• [JOB 1]:
In the abstract on thermal governance and the 2022 World Cup, what does the paper say the stadiums and the wider tournament infrastructure functioned as?
• [JOB 2]:
Reproduce word for word the part of the records that runs from their first line through the line containing "workmanship and customer service.", including both of those lines.

(PASSAGE FOR REVIEW begins)

What regime of thermal governance inform the making of infrastructure that facilitates the mobilities of mega sports events?

Through controversies surrounding the design, planning, and construction of stadiums for the 2022 FIFA World Cup in Qatar, this paper explores three intersecting types of (im)mobilities, each shaped by the thermal politics of a rapidly warming world. First, the mobility of global mega-sports events between hosts in diverse geographies and climates, and the mounting challenge of staging tournaments based on "temperate-normative" calendar in increasingly extreme heat environments. Second, the radically differential mobilities and immobilities of people whose material and immaterial labor were central to the hosting of the tournament. They range from the small number of nationals, who were legally the only permanent residents of Qatar, to the large number of transient migrant workers and expatriates, whose movement were regulated based on how their labor were valued. Third, the physical and economic mobilities and interconversions of hydrocarbons in which Qatar's enormous oil and especially gas reserves were transformed into energy services and hydrocarbon revenues that fund an immensely carbon-intensive spectacle that further exacerbated the extreme heat of the world's most rapidly warming region. Furthermore, the hydrocarbon wealth bankrolled the thermal infrastructures designed to cool, i.e. transfer the heat away from, the athletes and spectators while simultaneously overexposing migrant outdoor workers who built and maintain these infrastructures to the very same heat.

Drawing on a book project on thermal governance and citizenship in Singapore and Doha, this paper argues that these three mobility types are connected by a single logic: the uneven and inequitable governance of heat. The stadiums, and the wider infrastructure of the tournament, functioned as a graduated thermal mobility regime--valuing some bodies more than others, channelling them into energy-intensive, climatically-controlled comfort while stranding others in structural heat violence. This regime, the paper argues, is not an exception but the norm that captures the thermal politics of the Anthropocene.

(PASSAGE FOR REVIEW ends)
(DATASET begins)

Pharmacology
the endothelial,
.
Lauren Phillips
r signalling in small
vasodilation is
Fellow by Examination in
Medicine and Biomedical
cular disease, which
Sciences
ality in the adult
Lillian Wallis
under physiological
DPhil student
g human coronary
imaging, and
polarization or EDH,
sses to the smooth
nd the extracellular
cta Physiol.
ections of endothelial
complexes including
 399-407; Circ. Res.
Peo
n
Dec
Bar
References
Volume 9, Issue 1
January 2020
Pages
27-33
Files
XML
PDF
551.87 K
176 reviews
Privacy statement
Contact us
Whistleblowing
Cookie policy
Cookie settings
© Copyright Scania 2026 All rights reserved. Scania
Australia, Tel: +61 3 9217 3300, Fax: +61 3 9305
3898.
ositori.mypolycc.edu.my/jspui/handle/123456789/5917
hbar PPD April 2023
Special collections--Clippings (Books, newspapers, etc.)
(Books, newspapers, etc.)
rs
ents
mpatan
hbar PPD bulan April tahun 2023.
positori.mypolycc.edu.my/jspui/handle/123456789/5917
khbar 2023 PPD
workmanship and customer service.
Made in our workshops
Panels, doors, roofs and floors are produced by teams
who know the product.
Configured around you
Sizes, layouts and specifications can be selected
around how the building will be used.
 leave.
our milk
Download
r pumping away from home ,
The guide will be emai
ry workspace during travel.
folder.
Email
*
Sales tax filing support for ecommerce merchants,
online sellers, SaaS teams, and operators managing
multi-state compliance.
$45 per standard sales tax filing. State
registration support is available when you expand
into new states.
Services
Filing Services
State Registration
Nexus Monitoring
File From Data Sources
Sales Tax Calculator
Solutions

(DATASET ends)

• [FINAL ANSWER 1]:
A graduated thermal mobility regime.

• [FINAL ANSWER 2]:
Pharmacology
the endothelial,
.
Lauren Phillips
r signalling in small
vasodilation is
Fellow by Examination in
Medicine and Biomedical
cular disease, which
Sciences
ality in the adult
Lillian Wallis
under physiological
DPhil student
g human coronary
imaging, and
polarization or EDH,
sses to the smooth
nd the extracellular
cta Physiol.
ections of endothelial
complexes including
 399-407; Circ. Res.
Peo
n
Dec
Bar
References
Volume 9, Issue 1
January 2020
Pages
27-33
Files
XML
PDF
551.87 K
176 reviews
Privacy statement
Contact us
Whistleblowing
Cookie policy
Cookie settings
© Copyright Scania 2026 All rights reserved. Scania
Australia, Tel: +61 3 9217 3300, Fax: +61 3 9305
3898.
ositori.mypolycc.edu.my/jspui/handle/123456789/5917
hbar PPD April 2023
Special collections--Clippings (Books, newspapers, etc.)
(Books, newspapers, etc.)
rs
ents
mpatan
hbar PPD bulan April tahun 2023.
positori.mypolycc.edu.my/jspui/handle/123456789/5917
khbar 2023 PPD
workmanship and customer service.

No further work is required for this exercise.